L’orrore che proviamo per questo delitto è tale da farci rivivere la vicenda di Caino ed Abele. Caino uccide Abele perché è invidioso della felicità del fratello e crede che togliere la gioia a qualcuno gli consenta di rubarla per se.
Caino e Abele del Tintoretto
Stefano Leo è stato sgozzato mentre passeggiava per le strade di Torino perché la sua espressione, felice e serena, era insopportabile. A raccontarlo è stato Said Mechaquat, l’assassino che si è costituito.
Said è un cittadino italiano di origine marocchine, forse non si è mai integrato o non lo hanno mai fatto i suoi genitori, tanto è vero che nella sua confessione dice “volevo uccidere un italiano felice”. Come Caino, anche Said non sapeva che uccidendo Stefano “un italiano felice”, non avrebbe aggiunto nulla alla sua felicità, anzi.
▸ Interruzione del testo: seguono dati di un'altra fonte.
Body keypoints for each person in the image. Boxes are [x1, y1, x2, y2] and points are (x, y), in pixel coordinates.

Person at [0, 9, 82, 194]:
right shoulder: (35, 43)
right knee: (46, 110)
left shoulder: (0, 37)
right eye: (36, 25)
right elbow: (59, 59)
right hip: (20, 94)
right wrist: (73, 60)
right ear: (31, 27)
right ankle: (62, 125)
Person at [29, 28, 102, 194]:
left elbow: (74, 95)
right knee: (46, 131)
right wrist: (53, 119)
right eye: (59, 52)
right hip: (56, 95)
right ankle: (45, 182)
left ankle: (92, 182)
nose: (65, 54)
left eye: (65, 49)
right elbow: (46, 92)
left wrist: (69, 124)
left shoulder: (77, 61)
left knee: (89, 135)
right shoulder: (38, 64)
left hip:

Ammesso che tutto sia andato come fino ad ora sappiano, non ci sono attenuanti sociologiche per l’omicidio di Stefano. Caino, invece di uccidere Abele, avrebbe potuto mettersi al lavoro per migliorare una vita che non lo rendeva felice. Allo stesso modo Said avrebbe potuto decidere di imparare dallo sguardo felice di Stefano, che andava a fare il suo lavoro di commesso, come si fa a vivere con soddisfazione.
La felicità è uno stato mentale e se si vive di invidia non si raggiungerà mai la felicità, chissà se ora Said lo ha capito o se ci vorranno anni di prigione per recuperarlo ad una vita degna?
Said Mechaquat, dovrà avere la sua giusta punizione, ma noi pensiamo a Stefano che non c’è più e alla sua famiglia, a quel ragazzo che era uscito di casa con un sorriso per affrontare la sua giornata.